SELECTED EXCERPT:
Last show in which set changes from blue to red in Double Jeopardy! Round, apart from #3090.

Contestants

Kate Rogers, a veterinarian from Seattle, Washington

Alberto Cangahuala, an aerospace engineer from Pasadena, California

Ronda Barker, a customer service supervisor from Springfield, Illinois (1-day champion whose cash winnings total $5,800)

Jeopardy! Round

EXPLORERS
NOVEL QUOTES
THE ENTERTAINMENT BUSINESS
FLOPS
"PU"
RICH & FAMOUS
    $100 4
In 1918 Roald Amundsen was attacked by one of these large white animals
    $100 18
"Never laugh at live dragons", warned this author in "The Hobbit" -- good advice
    $100 26
Russell Simmons & Rick Rubin founded Def Jam, the '80s' premier record label for this type of music
    $100 11
Ford, '57, flop, 'nuf said
    $100 2
It's the time of life when a young man's fancy lightly turns to thoughts of... sex
    $100 1
In 1968 this future presidential candidate's stock in E.D.S. made him a billionaire
    $200 5
In 1848 Johannes Rebmann became the first European to see & describe "the snows" of this African mountain
    $200 19
The novel that gave us the famous phrase "Tous pour un, un pour tous"
    $200 27
In 1994 Pearl Jam complained to the Justice Dept. that this company held a monopoly
    $200 16
This former NFL linebacker's show "Lawless" was sacked in March 1997 after one airing
    $200 3
Oscar De La Hoya or Evander Holyfield
    $200 7
This billionaire fashion designer introduced Polo jeans in 1996
    $300 6
Meriwether Lewis fed her ground rattlesnake rattle to speed up her labor & the birth of her child
    $300 22
Its less famous second line is "It was the age of wisdom, it was the age of foolishness"
    $300 28
Legendary promoter who ran the Fillmore West in the Bay Area & the Fillmore East in NYC
    $300 17
With teams including the Florida Blazers, this football league lasted for 1 1/2 seasons in '74-'75
    $300 12
It's another name for the cougar or mountain lion
    $300 8
A 1994 book details the "way" he became "the world's greatest investor"
    DD: $800 9
Louis Antoine de Bougainville arrived at this island in 1768 & natives gave him fowls, fruit & naked women
    $400 23
"Great men can't be ruled", she wrote in "The Fountainhead"

EXERCISE SET:
a) Answer these from the game excerpt:
(i) What is Kate Rogers's occupation?
(ii) In what year does the excerpt say Louis Antoine de Bougainville arrived at the island?
(iii) What total cash winnings does the excerpt give for Ronda Barker?
b) Write out the stretch of the game excerpt from "Alberto Cangahuala, an" through "winnings total $5,800)".
The listing has no connection to the game excerpt.

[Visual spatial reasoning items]
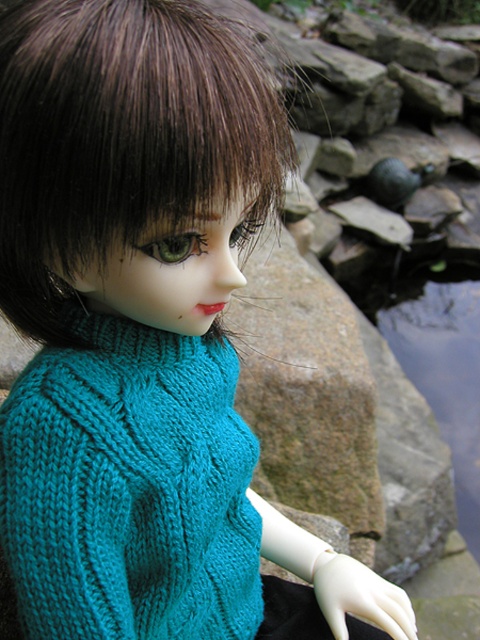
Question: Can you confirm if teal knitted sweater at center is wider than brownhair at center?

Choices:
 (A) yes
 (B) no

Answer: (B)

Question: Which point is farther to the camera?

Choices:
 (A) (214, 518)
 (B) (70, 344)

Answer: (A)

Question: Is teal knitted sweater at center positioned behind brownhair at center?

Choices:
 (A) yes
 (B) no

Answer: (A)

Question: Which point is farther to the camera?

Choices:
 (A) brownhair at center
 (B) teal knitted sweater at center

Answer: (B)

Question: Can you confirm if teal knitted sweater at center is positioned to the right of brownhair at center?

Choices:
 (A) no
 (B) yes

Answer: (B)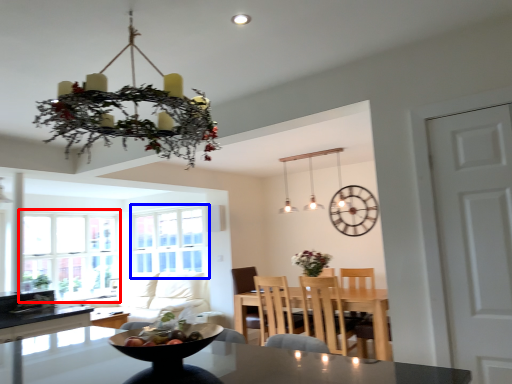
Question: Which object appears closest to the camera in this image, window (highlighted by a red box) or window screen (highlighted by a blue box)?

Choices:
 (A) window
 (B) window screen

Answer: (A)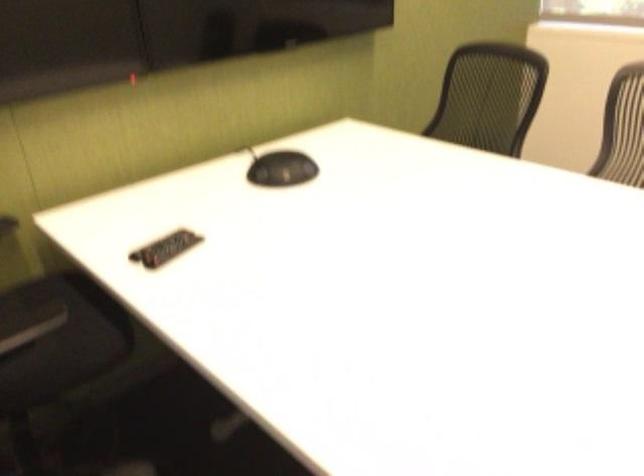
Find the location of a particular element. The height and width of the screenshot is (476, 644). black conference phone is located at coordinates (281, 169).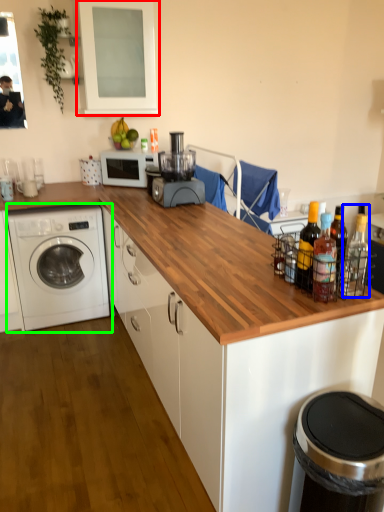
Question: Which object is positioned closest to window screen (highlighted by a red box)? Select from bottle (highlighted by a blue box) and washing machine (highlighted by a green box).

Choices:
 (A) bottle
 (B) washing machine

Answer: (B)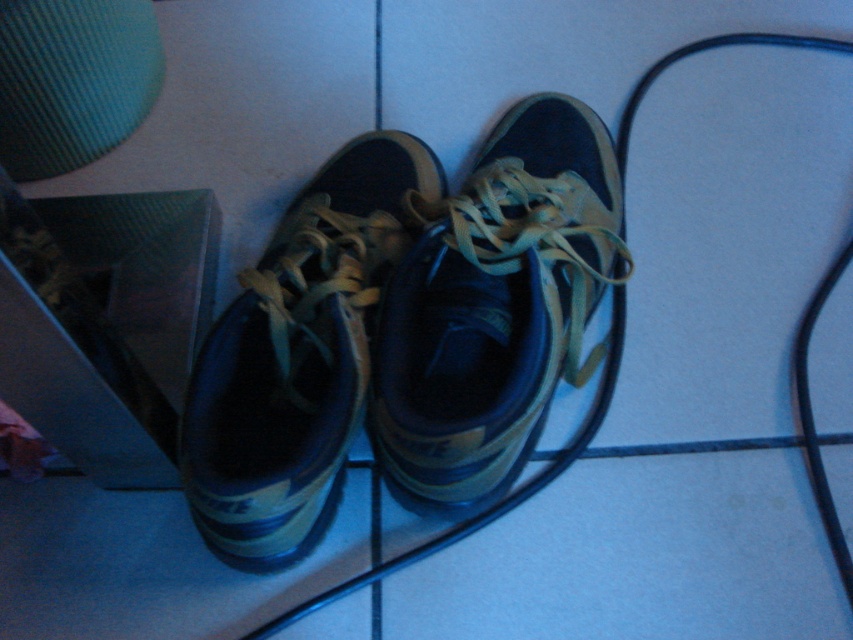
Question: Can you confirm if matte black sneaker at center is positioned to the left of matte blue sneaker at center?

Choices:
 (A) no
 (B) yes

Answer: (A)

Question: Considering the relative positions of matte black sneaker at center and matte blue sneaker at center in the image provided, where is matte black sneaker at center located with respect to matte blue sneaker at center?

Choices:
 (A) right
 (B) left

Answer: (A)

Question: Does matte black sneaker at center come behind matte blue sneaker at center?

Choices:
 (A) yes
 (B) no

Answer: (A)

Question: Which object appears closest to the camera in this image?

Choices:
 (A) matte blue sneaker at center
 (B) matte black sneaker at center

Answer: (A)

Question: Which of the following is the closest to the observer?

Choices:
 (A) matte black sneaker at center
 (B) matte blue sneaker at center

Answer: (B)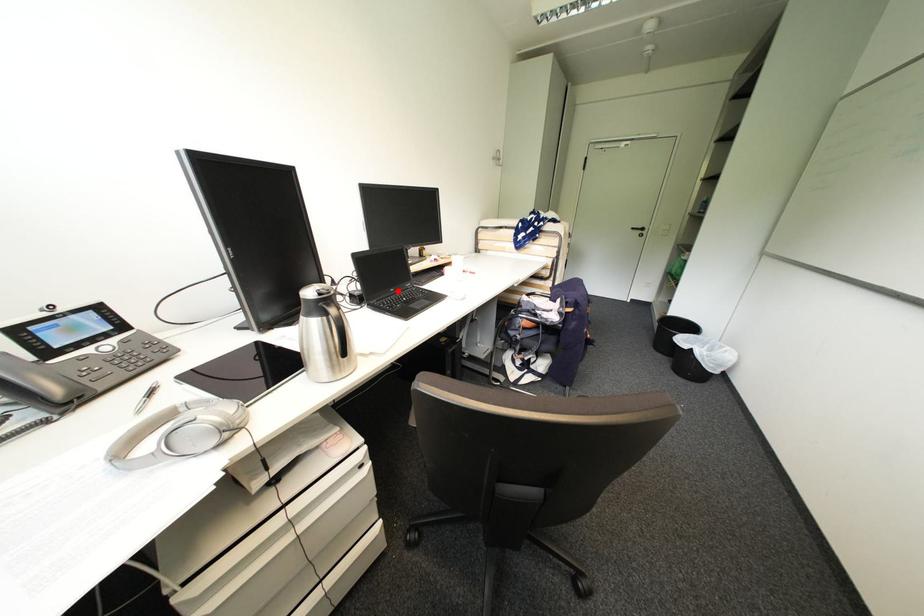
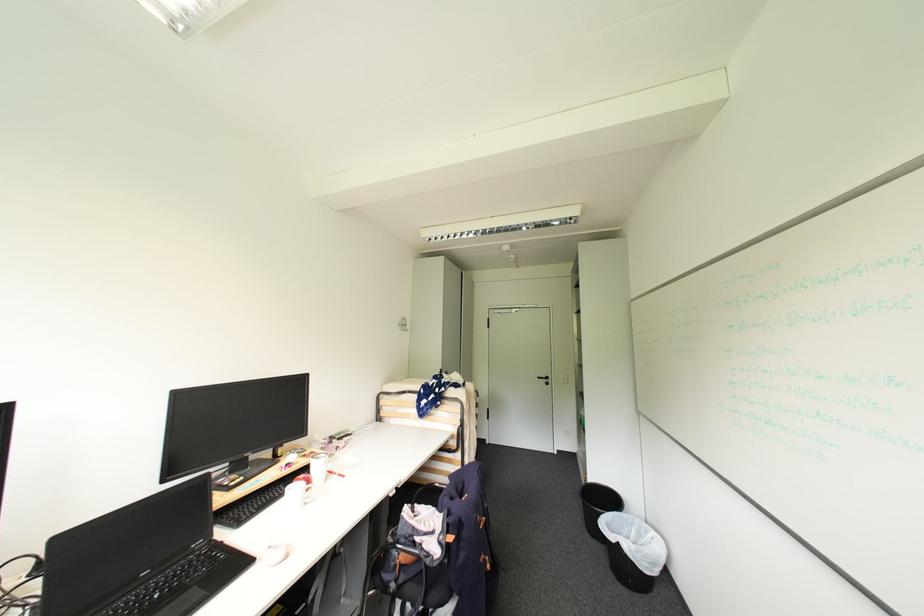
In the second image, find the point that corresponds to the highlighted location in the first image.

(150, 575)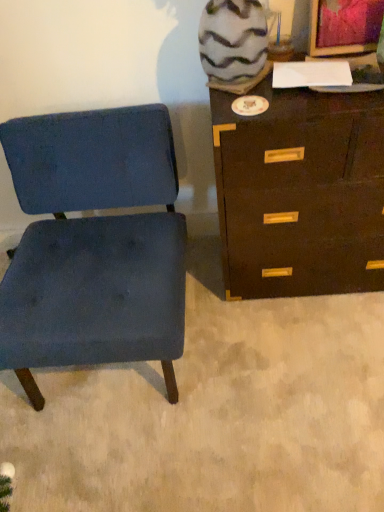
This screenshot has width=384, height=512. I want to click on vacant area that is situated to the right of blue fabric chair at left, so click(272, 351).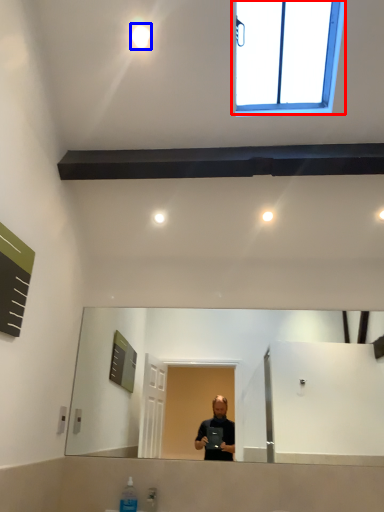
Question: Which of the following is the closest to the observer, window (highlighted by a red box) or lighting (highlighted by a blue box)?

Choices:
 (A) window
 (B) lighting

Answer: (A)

EXERCISE RESPONSES:
a)
(i) Veterinarian
(ii) 1768
(iii) $5,800

b)
Alberto Cangahuala, an aerospace engineer from Pasadena, California

Ronda Barker, a customer service supervisor from Springfield, Illinois (1-day champion whose cash winnings total $5,800)